• [TEXT PROVIDED]:
----
Yet another piping idea

With the upcoming DataFrames 1.0 release and the new select and transform functions, piping will become much idiomatic in basic DataFrames usage, i.e.

using DataFrames, Lazy
julia> @> df begin
       transform(:b => (x -> x .+ 1) => :c) 

One thing that I often want to do when doing this kind of piping in R is to stop in the middle of my chain and work in global scope for a bit and do something with a column I just created. But I don’t want to have to assign an intermediate dataframe. Lets say I have the following workflow

using DataFrames, Lazy
df = @> df begin
   transform(:b => fun => :c) 
v = do_something(df.c)
df = @> df begin
    transform(:c => (x -> x .+ v) => :d)

ugh, what a pain! When with some macro magic we could do

df = @> df begin
   transform(:b => fun => :c) 
   @stop _ # _ is the value returned from the pipe
    v = do_something(_.c) # v now lives in whatever scope is outside this begin block
   @continue # _ is the value returned from this loop. 
    transform(:c => (x -> x .+ v) => :d) # You can now access `v` here. 

This may seem pretty excessive, but I can promise you it’s something I’ve wanted while using dplyr.

Just an idea I had, and thought I’d write it out to see if others have also wanted this.

I agree that that piping in dplyr is nice but but makes debugging or accessing intermediate results inconvenient.
Could a macro introduce a second level/type of ans? e.g.:

@> df transform(:b => fun => :c) # two exprs: feed first into second as first arg
@> select(:c)                    # one expr: feed last return of @> as first arg
@> df                            # one symbol: assign last return of @> to symbol

would be rewritten into:

_ANS = transform(df,:b => fun => :c)
----
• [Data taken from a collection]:
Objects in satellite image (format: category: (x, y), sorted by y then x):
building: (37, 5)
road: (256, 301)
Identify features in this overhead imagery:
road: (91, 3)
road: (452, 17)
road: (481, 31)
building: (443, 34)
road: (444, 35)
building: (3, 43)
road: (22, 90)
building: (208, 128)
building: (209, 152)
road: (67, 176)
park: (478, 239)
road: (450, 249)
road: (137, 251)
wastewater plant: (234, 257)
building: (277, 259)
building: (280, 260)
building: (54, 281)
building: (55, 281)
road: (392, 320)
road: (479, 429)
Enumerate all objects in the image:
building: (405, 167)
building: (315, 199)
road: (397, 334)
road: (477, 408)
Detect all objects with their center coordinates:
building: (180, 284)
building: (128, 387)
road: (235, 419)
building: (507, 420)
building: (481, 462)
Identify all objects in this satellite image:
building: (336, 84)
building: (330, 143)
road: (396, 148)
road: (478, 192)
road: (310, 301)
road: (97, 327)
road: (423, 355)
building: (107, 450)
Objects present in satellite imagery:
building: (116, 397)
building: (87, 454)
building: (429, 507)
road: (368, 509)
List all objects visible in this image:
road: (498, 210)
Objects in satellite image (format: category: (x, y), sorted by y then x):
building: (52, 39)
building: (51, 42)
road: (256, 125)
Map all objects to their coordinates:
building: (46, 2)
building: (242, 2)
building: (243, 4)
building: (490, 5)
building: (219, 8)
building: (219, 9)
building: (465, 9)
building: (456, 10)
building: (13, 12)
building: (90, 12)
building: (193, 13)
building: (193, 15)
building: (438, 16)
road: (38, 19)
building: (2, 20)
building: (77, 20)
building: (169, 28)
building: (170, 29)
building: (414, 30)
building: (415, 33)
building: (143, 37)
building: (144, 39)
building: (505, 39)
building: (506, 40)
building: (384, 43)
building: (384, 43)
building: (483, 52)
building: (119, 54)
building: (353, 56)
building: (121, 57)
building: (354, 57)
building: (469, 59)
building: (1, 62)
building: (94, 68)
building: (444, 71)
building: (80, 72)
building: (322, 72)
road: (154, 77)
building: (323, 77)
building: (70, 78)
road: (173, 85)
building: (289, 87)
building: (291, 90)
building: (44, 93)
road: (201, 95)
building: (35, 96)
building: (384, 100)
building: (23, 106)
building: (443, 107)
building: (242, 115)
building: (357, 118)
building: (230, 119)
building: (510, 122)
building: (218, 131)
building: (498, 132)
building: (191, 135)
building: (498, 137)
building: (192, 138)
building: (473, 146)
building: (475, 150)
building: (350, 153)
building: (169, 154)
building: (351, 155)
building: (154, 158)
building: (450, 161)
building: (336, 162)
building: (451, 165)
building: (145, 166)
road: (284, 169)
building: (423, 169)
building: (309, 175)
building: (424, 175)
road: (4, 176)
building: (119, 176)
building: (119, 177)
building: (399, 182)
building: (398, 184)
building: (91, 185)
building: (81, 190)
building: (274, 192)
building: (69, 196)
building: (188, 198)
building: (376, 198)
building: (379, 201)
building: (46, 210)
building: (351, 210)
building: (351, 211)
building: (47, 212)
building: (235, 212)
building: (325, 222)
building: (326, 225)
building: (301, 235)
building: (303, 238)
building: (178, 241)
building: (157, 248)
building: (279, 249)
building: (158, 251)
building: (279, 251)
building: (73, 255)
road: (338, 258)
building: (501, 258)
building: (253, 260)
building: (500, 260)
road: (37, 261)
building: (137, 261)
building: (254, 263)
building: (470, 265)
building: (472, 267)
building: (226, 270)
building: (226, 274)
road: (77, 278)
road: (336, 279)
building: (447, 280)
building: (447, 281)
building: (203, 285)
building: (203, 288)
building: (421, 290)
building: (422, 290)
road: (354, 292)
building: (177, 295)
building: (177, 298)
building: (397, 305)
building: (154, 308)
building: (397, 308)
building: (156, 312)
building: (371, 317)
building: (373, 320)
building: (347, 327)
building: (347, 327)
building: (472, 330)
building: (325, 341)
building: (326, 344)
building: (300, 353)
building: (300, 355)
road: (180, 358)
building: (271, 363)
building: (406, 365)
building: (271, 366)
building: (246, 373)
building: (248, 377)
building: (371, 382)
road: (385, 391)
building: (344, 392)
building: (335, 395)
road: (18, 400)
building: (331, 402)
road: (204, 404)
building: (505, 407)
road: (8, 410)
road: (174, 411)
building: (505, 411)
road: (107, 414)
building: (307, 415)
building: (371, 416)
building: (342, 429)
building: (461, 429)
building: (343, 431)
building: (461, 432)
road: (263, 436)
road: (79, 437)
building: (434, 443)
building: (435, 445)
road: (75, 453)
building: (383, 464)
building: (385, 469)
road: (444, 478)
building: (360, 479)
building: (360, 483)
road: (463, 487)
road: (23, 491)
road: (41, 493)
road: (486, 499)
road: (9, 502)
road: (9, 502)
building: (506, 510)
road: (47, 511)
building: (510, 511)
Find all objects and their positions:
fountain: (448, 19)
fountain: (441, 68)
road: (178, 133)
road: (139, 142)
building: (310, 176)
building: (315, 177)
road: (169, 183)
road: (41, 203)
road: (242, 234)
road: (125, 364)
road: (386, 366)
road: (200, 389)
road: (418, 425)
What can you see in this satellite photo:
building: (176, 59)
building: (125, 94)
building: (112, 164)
----
• [EXERCISE SET]:
1. Please list every macro that appears in the forum thread on piping.
2. Carry on the forum thread on piping from its last line.
These rows are separate material and have no connection to the forum thread on piping.

• [ANSWERS TO THE PROBLEMS]:
1. @>, @stop, @continue

2.
_ANS = select(_ANS,:c)
df = _ANS

Grabing intermediate results might be as easy as having @>> return the last value without assigning it:

@> df transform(:b => fun => :c)
v = do_something(@>>) # v = do_something(_ANS); would (@>) be possible?
@> select(:c)         # continue with _ANS
@> df
  • It was always okay for me to repeat %>% at the end of a each line when working with dplyr; the repetition wasn’t visually bothering me - something I can’t say about the begin-end-blocks.
  • I’ve no experience in writing macros so there might be some obvious problems with my proposal.

There are ways better than hardcoding _ANS to make your idea work, one of them is gensym(), which makes a non-conflicting name.

I think a solution would probably look somewhat similar to that. Perhaps an array of expressions that are separated where @stop and @continue calls are. But this is beyond my abilities and time at the moment.

You actually can do this in R with the T-pipe from magrittr:

> df <- data.frame(a = 1:2)
> df %>%
+     transform(b = 2 * a) %T>%
+     {v <<- 2 * .$b} %>%
+     transform(c = 3 * b)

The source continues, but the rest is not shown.